The Happy Camper: What Triggered the Recent Grizzly Attack in Banff?


My deep condolences to the two backcountry campers (and their dog) who were recently attacked and killed on day five of their seven-day hike in a remote section of Banff National Park, according to CBC News. They were experienced campers and did everything right. They had hung their food for the night, equipped themselves with two cans of bear spray and kept in contact with a family member using a GPS device (Garmin inReach) throughout their trip. This wasn’t their first rodeo. They had years of wilderness-tripping experience.

At around 8 p.m. they used their GPS device to send out an SOS signal with the message “Bear attack bad.” Parks Canada received the alert from the Red Valley west of Ya Ha Tinda Ranch. Bad weather wouldn’t allow for the rescue team to check things out by helicopter, so they arrived three hours later by ground transportation. When they arrived, both Jenny Gusse and Doug Inglis, extreme outdoor enthusiasts for countless years, were dead, as well as their beloved dog. One can of bear spray had been used.  

So, what happened? What triggered the attack?

Let’s start with what we do know. No one was there to witness it, so it’s just guess work at this point.  

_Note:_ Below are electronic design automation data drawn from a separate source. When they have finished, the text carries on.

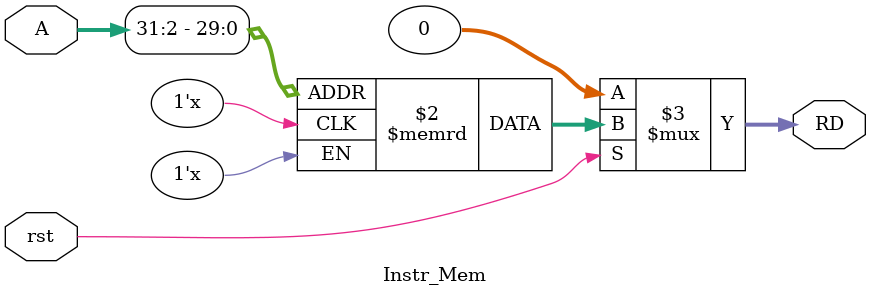
<source format=v>
module Instr_Mem(A, rst, RD);

    input [31:0] A;
    input rst;

    output [31:0] RD;
    
    //creation of memory
    reg [31:0] Mem [1023:0];
    
    assign RD = (rst == 1'b0) ? 32'h00000000:  Mem[A[31:2]];
endmodule
</source>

The grizzly was an older (25 years old) non-lactating female. She was very low in body fat, had extremely poor teeth and it is the season when bears are trying to fatten up for the winter. They’re desperate for food. Also, it wasn’t a known bear—meaning the park wardens hadn’t tagged it and didn’t have it on their list as a habituated bear known for stealing food from campsites. The site was also not marked as a problem bear area.

Some possibilities.

One possibility—the dog. A lot of dog owners believe their canine companion will scare off marauding bears and even protect their owners to the bitter end; this is false on most occasions. While dogs can be great to have along on your trip, they can lure in a bear by barking and yapping. A small dog makes a good meal for a bear, especially just before it’s about to den up for the winter. The dog may also chase the bear, and then retreat in fear, bringing the bear back with it. Kevin Callan

Did they startle the bear along the trail? This is one of the most common causes of bear attacks, especially while they are on a food source hunt or with a cub. However, neither matched this encounter. They were base camping for the night at a designated campsite. We also know the female bear was non-lactating, so it didn’t have a cub. So, that rules out that incentive behind the attack.

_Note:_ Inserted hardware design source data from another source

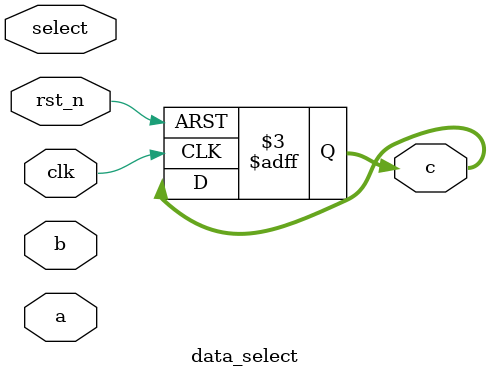
<source format=v>
`timescale 1ns/1ns
module data_select(
	input clk,
	input rst_n,
	input signed[7:0]a,
	input signed[7:0]b,
	input [1:0]select,
	output reg signed [8:0]c
);
reg signed [8:0]c_reg;
always @(posedge clk or negedge rst_n)begin
    if(!rst_n)begin
        c <= 9'b0;
    end
end

endmodule
</source>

What about a predacious bear? This is a type of bear you definitely don’t want to deal with. It’s terrifying. The bear stalks you, waits for the opportunistic moment when you’re vulnerable and quickly comes in for the kill. Predatory grizzlies can be more common than predatory black bears. If it was this type of bear, then fight rather than flight would be the better option. Maybe that’s what they had to resort to.

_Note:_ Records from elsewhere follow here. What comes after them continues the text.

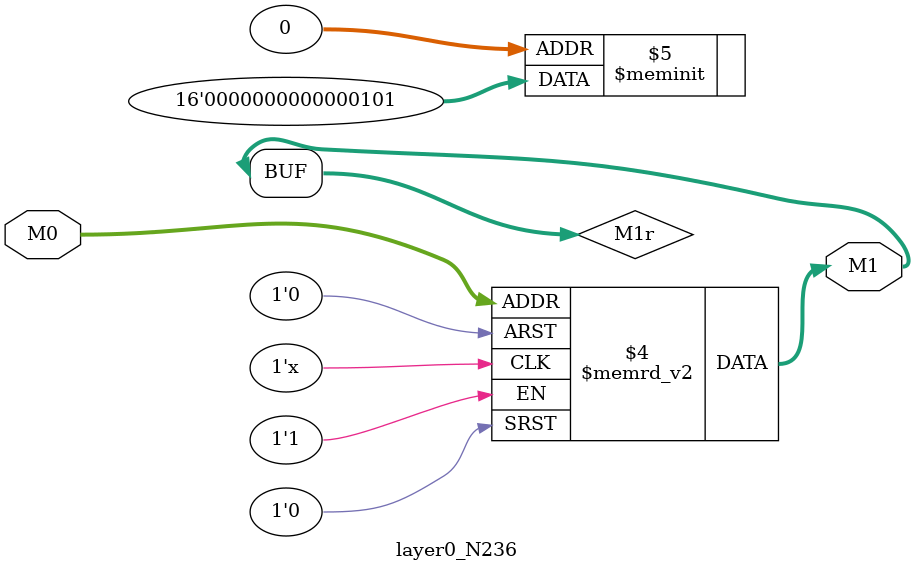
<source format=v>
module layer0_N236 ( input [2:0] M0, output [1:0] M1 );

	(*rom_style = "distributed" *) reg [1:0] M1r;
	assign M1 = M1r;
	always @ (M0) begin
		case (M0)
			3'b000: M1r = 2'b01;
			3'b100: M1r = 2'b00;
			3'b010: M1r = 2'b00;
			3'b110: M1r = 2'b00;
			3'b001: M1r = 2'b01;
			3'b101: M1r = 2'b00;
			3'b011: M1r = 2'b00;
			3'b111: M1r = 2'b00;

		endcase
	end
endmodule

</source>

Again, there were no witnesses, so what really happened remains a mystery for now.

My conclusion is that Jenny Gusse and Doug Inglis were in a devastating case of the “wrong place at the wrong time.” A rarity, for sure, in the backcountry.Kevin Callan

Let’s look at the stats:

  • This was the first grizzly bear fatality in Banff National Park in decades, and in the last 10 years, there had only been three non-lethal contact encounters, all due to surprise encounters.
  • On average, across North America, there have been three fatal grizzly bear attacks per year over the past decade.
  • More recent statistics from Parks Canada—140 reported cases between 1982 and 2018 resulted in 17 fatalities. Of those cases, approximately 60 per cent involved grizzly bears while the remaining 40 per cent involved black bears.
  • British Columbia has the highest number; nine fatalities, while Alberta had eight caused by black bears or grizzly bears.
  • Parks Canada reports there have been more than 1,200 bear-related incidents reported in BC between 2010 and 2020.

What about in my neck of the woods, Ontario? Algonquin is one of the busiest parks in the province of Ontario. It sees over 900,000 visits a year, nearly one-quarter of which are backcountry users. There have been two fatal predacious black bear attacks in the park since it opened in 1893. Three fatal attacks occurred elsewhere in Ontario in 2020, 2019 and 2005.

Definitely “wrong place at the wrong time.”

My heart goes out to all three of the fatalities and their loved ones. I’m glad they spent so much time exploring the wild areas of Canada during their lifetime, rather than the busy highways we travel to work on every day—which take far more victims than bears in the wilderness.